DOCUMENT EXTRACT -
______
They say kids only play with iPads and smartphone applications these days, but is that entirely true? The best-selling toy of 2016 was a furry mechanical robot creature called Hatchimal that arrives in an egg, hatches and then evolves as you play with it. So kids still want toys, but do they value that experience of buying them from an actual toy store? For some time now it seems, Toys “R” Us, Inc., the American retailer founded as early as 1948 and once the Mecca of playtime, has been struggling to give kids a reason to drag their parents to the store. I even felt inexplicably mildly depressed when driving past a Toys ‘R’ Us store recently. And in today’s random research rabbit hole, I found myself discovering that the amount of abandoned or severely neglected Toys ‘R’ Us stores across the United States and overseas … is kind of a thing.
I searched Toys “R” Us in the online photo-sharing platform Flickr and was startled by the scores of images of ghostly toy stores, empty and overgrown parking lots and fading outlines of the famous bubble letter logo.
The most recent numbers for Toys ‘R’ Us aren’t good. Holiday sales drop more than 3 percent in 2017, despite two previous years of improving results and a new CEO that promises to save the iconic toy retailer.
Amazon.com is of course the toy retailer’s main problem and competitor. Ironically, Amazon.com once ran the Toys “R” Us website when they entered a ten-year contract for Amazon to be the exclusive supplier of toys on the website. Amazon eventually backtracked on the terms of the contract by allowing other toy retailers to sell on the marketplace, citing Toys “R” Us’s failure to carry the most popular lines. Toys “R” Us sued and won against Amazon and were awarded $51 million, but that doesn’t seem to made a difference.
Several experts speaking to Forbes weighed in on the slump, calling the retailer “guilty of keeping a pre-Amazon strategy for far too long”. When the Times Square flagship in NYC, as well as the Toys ‘R’ Us-owned FAO Schwartz closed down in 2015, the reason cited for the closures was the city’s escalating rents.
______
ACTIVITY LIST -
• a. Rewrite the entries as a Markdown table with the columns Row and Entry line. Cover the lines from the first line of the entries up to and including the line with "6: (1245, 751)", skip blank lines, and leave the pictures out.
• b. Extend the article on the toy retailer's decline by continuing it after its final sentence.

MATERIAL TO PROCESS -
______
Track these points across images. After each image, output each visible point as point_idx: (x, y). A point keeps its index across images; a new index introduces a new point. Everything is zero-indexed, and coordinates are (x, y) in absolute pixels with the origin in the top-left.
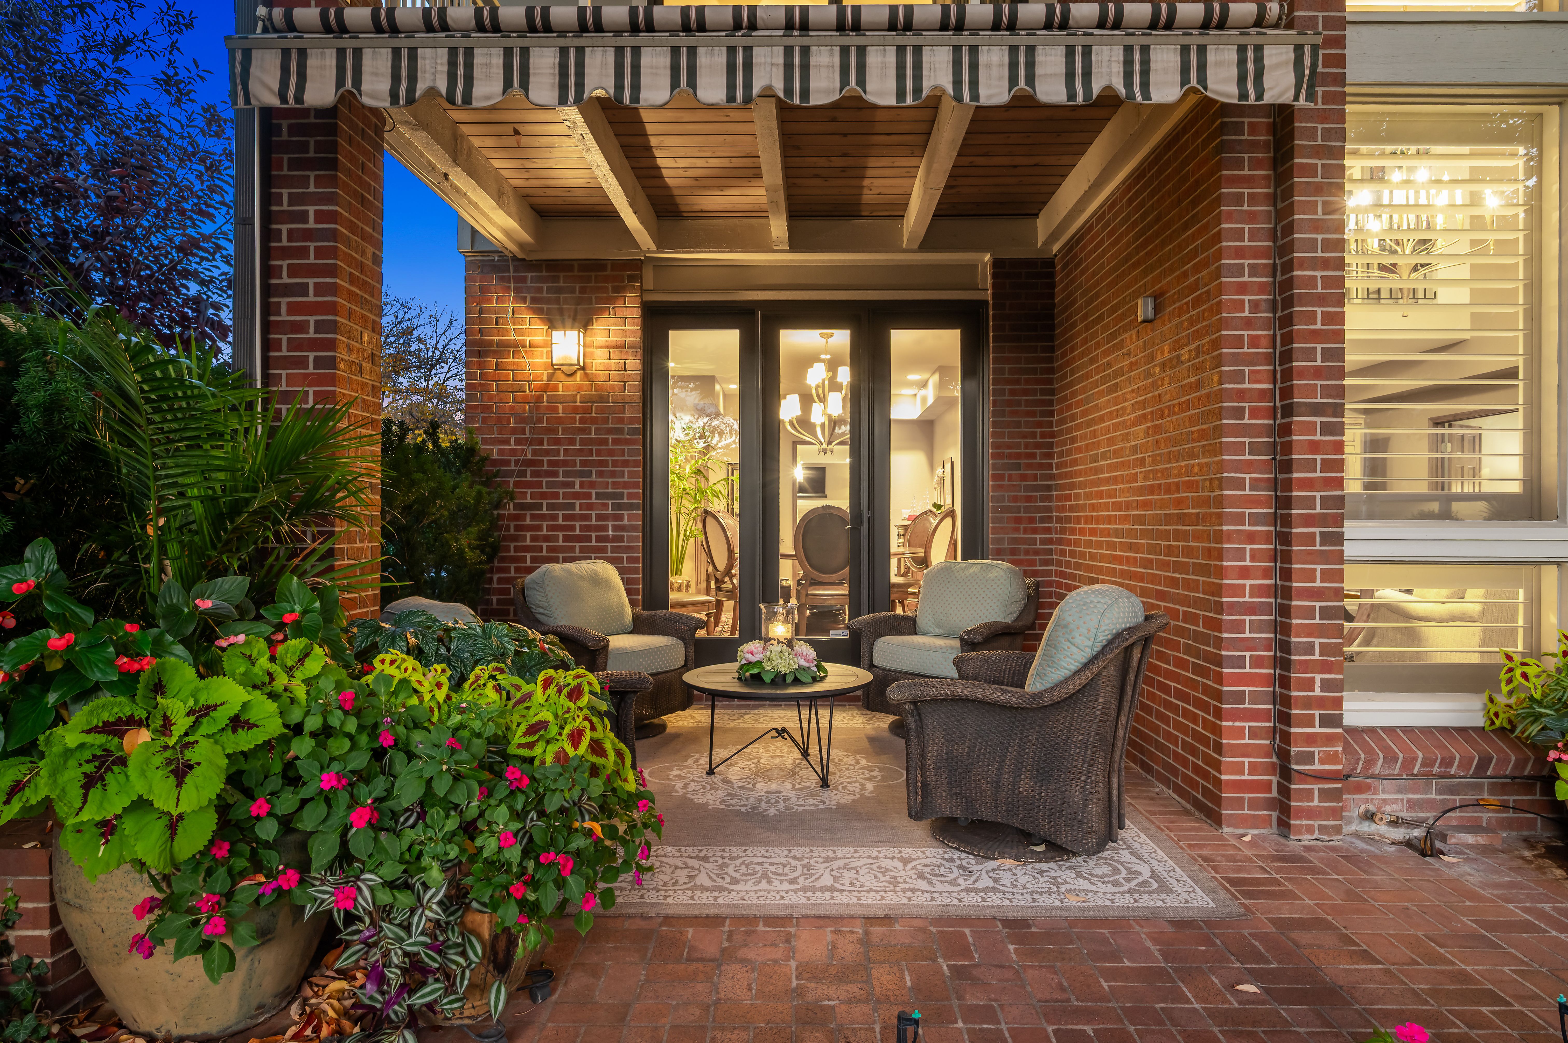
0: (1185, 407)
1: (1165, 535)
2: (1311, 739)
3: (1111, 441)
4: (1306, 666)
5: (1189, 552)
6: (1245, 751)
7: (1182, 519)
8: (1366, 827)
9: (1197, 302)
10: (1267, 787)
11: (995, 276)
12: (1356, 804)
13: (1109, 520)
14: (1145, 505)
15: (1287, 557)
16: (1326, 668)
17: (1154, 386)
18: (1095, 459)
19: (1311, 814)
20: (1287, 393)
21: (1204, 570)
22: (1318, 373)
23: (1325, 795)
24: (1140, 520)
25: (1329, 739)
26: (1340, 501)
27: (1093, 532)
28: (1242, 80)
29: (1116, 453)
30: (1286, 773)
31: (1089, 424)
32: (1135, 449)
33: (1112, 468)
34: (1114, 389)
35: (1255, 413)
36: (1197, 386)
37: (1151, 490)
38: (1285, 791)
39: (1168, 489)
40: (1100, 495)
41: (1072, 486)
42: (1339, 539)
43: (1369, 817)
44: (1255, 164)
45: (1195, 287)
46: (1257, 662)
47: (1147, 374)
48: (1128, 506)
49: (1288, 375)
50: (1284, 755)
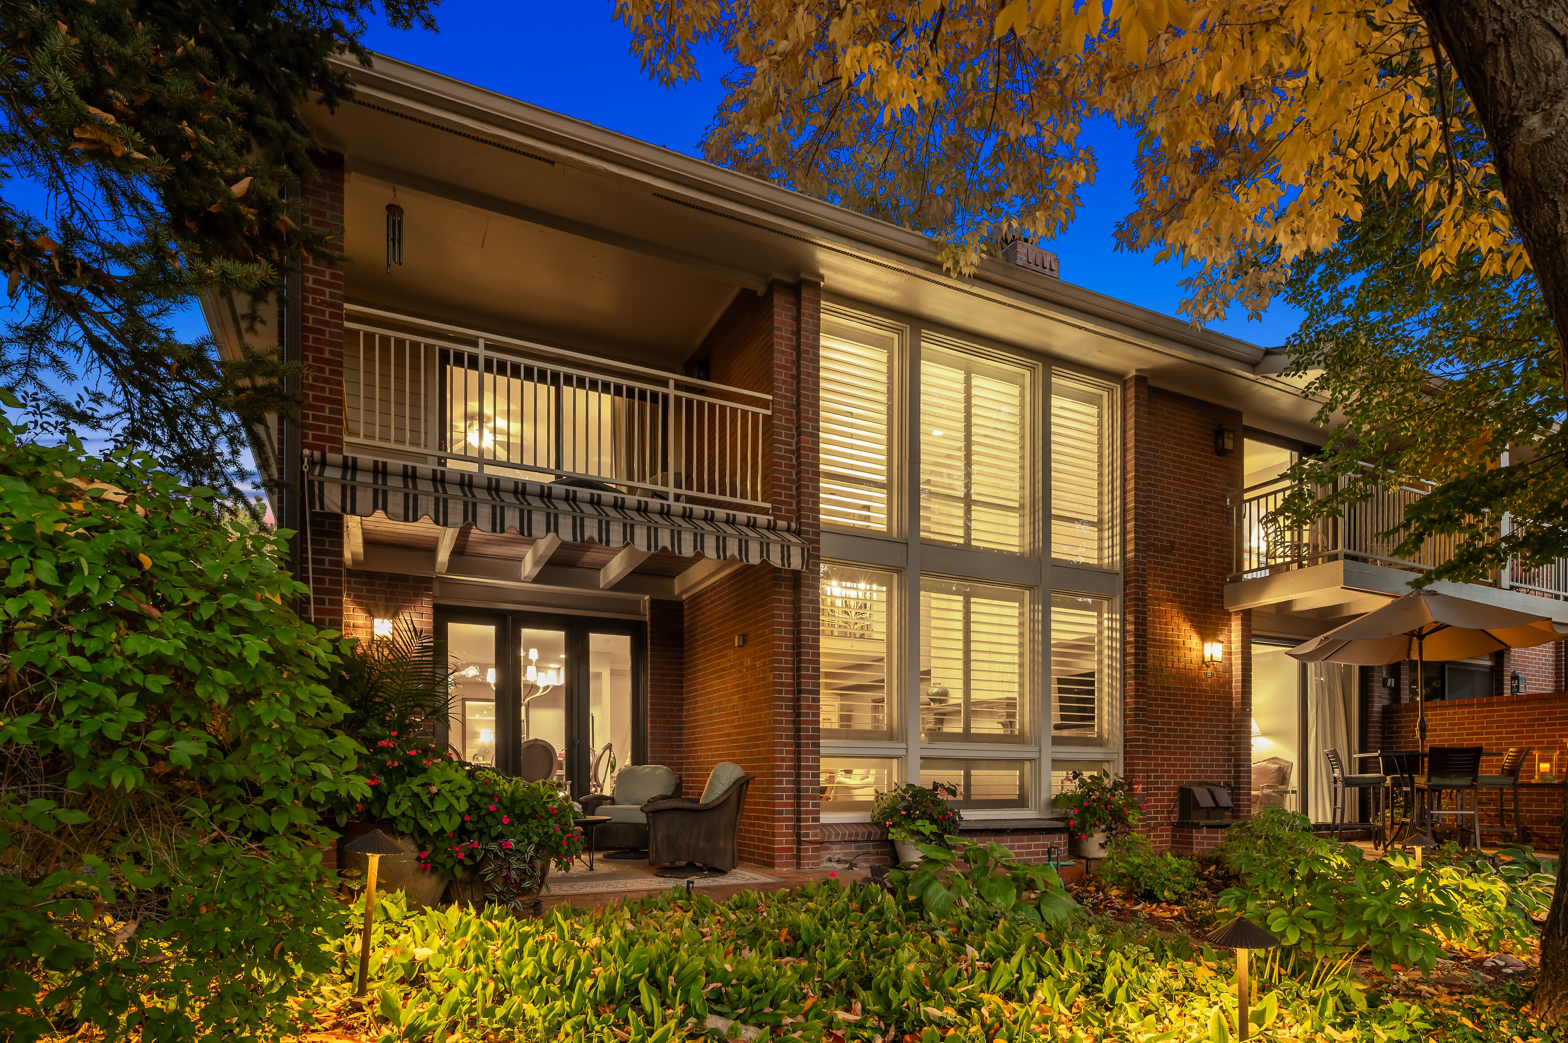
______
RESULTS FOR EACH TASK -
• a.
| Row | Entry line |
|---|---|
| 1 | Track these points across images. After each image, output each visible point as point_idx: (x, y). A point keeps its index across images; a new index introduces a new point. Everything is zero-indexed, and coordinates are (x, y) in absolute pixels with the origin in the top-left. |
| 2 | 0: (1185, 407) |
| 3 | 1: (1165, 535) |
| 4 | 2: (1311, 739) |
| 5 | 3: (1111, 441) |
| 6 | 4: (1306, 666) |
| 7 | 5: (1189, 552) |
| 8 | 6: (1245, 751) |

• b.
A brand strategist told Forbes, “Apple doesn’t seem to have an issue with high rent. … If Toys ‘R’ Us would spend more time on proprietary product and innovation in general, they’d have less trouble paying rent in any of their locations. It’s just another sign of the death of the warehouse concept. Or, better put, the migration of the warehouse concept to clicks vs. bricks.”
Outside of cities, it doesn’t help that shoppers are abandoning the suburban malls that helped make the big-box pioneer one of the most dominant retailers of the 1980s and 1990s. In 2014, it was announced the company would close hundreds of its stores. By the looks of my Flickr dive, they followed through on their promise. Soon, spotting an abandoned Toys ‘R’ Us store might almost be as easy as finding an old Blockbuster video store dressed as a Taco Bell or a dollar store.
But hope is lost at Toys ‘R’ Us headquarters. Despite the toy kingdom being saddled with debt, CEO Dave Brandon has big plans, including the overhaul of its online store. Brandon also says the key to chain’s future is making stores more fun. “I want kids to be dragging their parents to our stores because they want to see what’s going on at Toys ‘R’ Us this weekend,” he told Bloomberg in September 2016.
The founder of toymaker MGA Entertainment Inc, Isaac Larian, put it simply: “If no Toys ‘R’ Us, no toy business.”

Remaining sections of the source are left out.